Powered by Rouse, the emerging markets IP firm. www.rouse.com

Wednesday, August 1, 2012

Customs IP border protection in Indonesia

The Supreme Court Regulation on Provisional Measures was issued on 30 July 2012. This sets out, after many years waiting the rules on court orders confirming Customs suspensions at borders. The IP provisions of the 1995 Customs law to implement TRIPS were never implemented. The law was amended in 2006 and again not implemented for IP border protection. No recordal system exists and no ex parte seizures can be made.

Applications to detain imports must now be filed at the Commercial District Courts. Procedures for swift hearings and decisions are provided and seem relatively clear. The court can set hearings very quickly and order temporary detention for 10 days to hear the matter more fully. So far so good.

However in order to preserve the temporary detention the IP holder must file a full civil action for infringement. Given legal costs are unrecoverable in Indonesia that will in most cases outweigh the value of the seizure.

Costs relating to the seizure must be borne by the applicant, in cash or bank guarantee.

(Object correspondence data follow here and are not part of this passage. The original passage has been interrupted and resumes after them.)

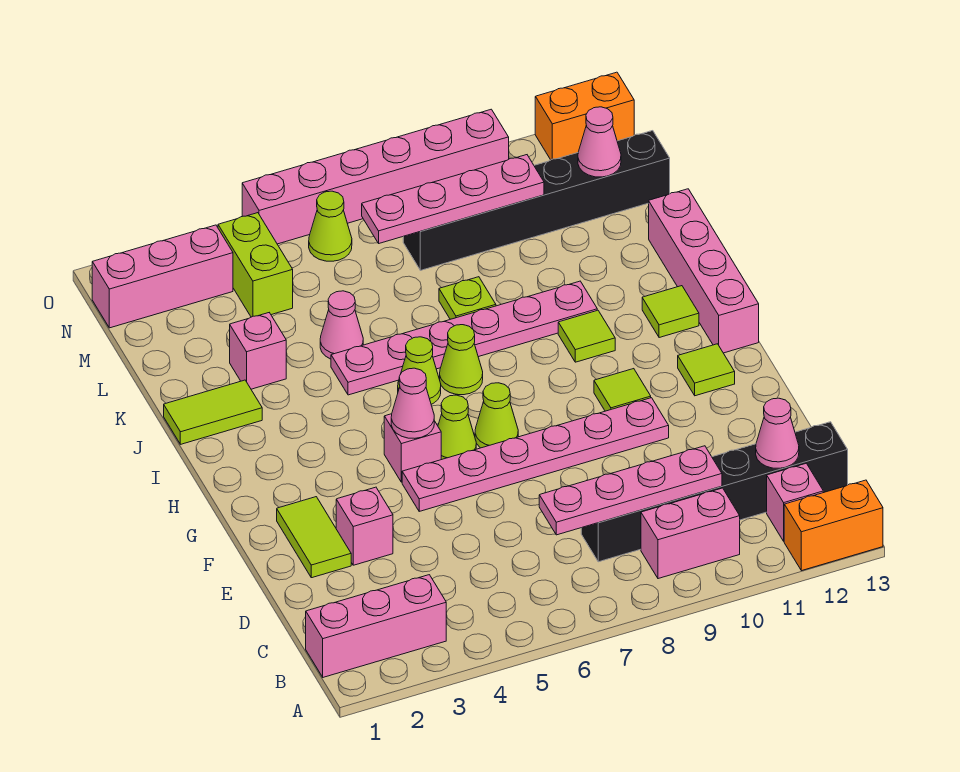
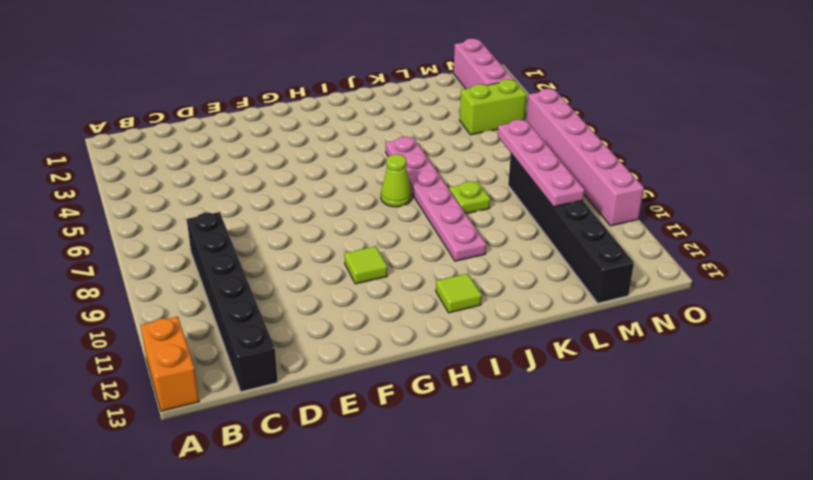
none -> pink brick B1:B3 level 1
none -> pink brick B9:B10 level 1
none -> pink brick B12 level 1
none -> lime tile E2:F2 level 1

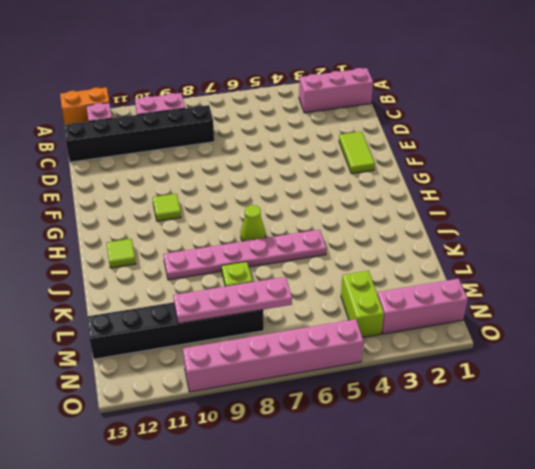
none -> pink brick E3 level 1
none -> pink plate F5:F10 level 1
none -> pink brick G5 level 1
none -> lime cone G6 level 1

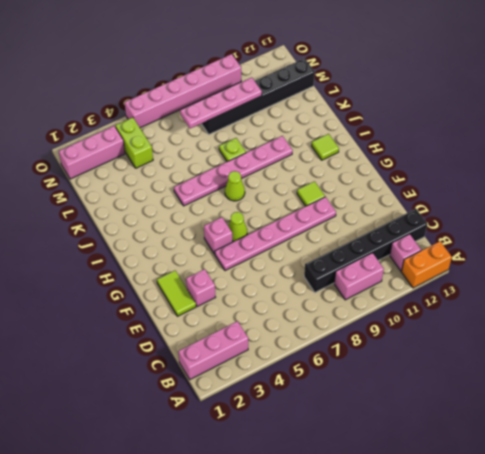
none -> lime cone G7 level 1
none -> lime tile G12 level 1
none -> pink brick H13:K13 level 1
none -> lime cone I6 level 1

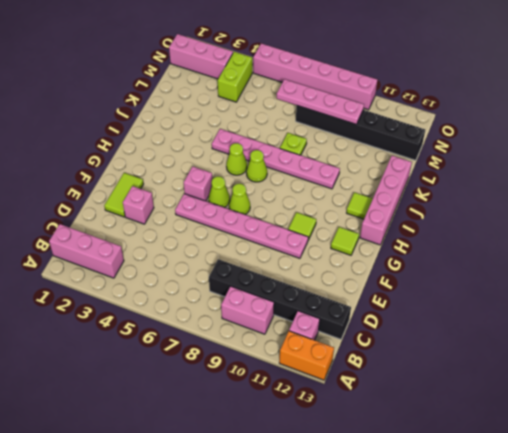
none -> lime tile I10 level 1
none -> lime tile J1:J2 level 1
none -> pink brick K3 level 1
none -> pink cone K5 level 1

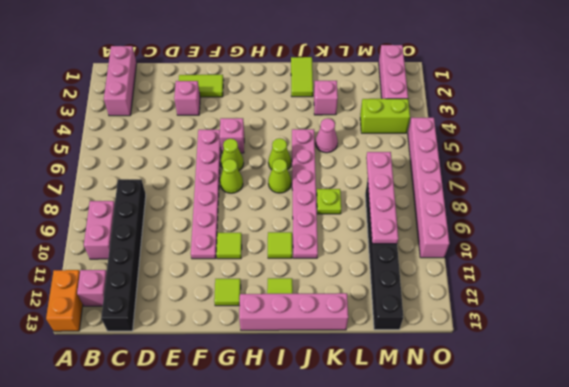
none -> lime cone N6 level 1
none -> orange brick O12:O13 level 1
none -> pink plate C7:C10 level 2
none -> pink cone C12 level 2

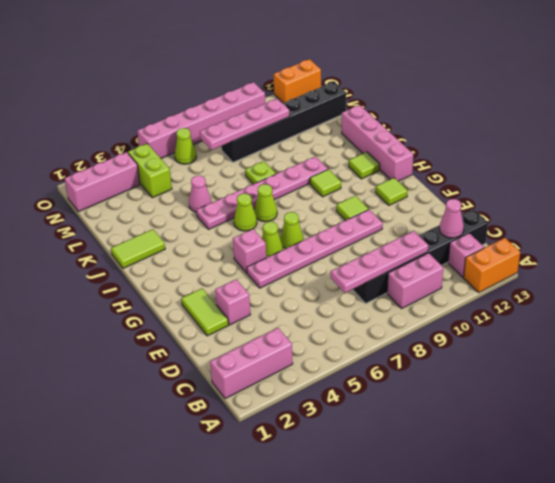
none -> pink brick K3 level 1
none -> pink cone G5 level 2
none -> pink cone M12 level 2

If an order is granted a security deposit equal to the value of goods must be paid.  That will put most IP holders off, if the costs of civil court proceedings don't. 

Then the rules state that detailed clear information on the import consignment must be provided, which of course is impossible in most import cases, by definition. 

These rules go against almost every recommendation made by the World Customs Organisation to simplify IP border protection.  IP Komodo can hardly imagine a set of regulations that would make IP border seizures harder!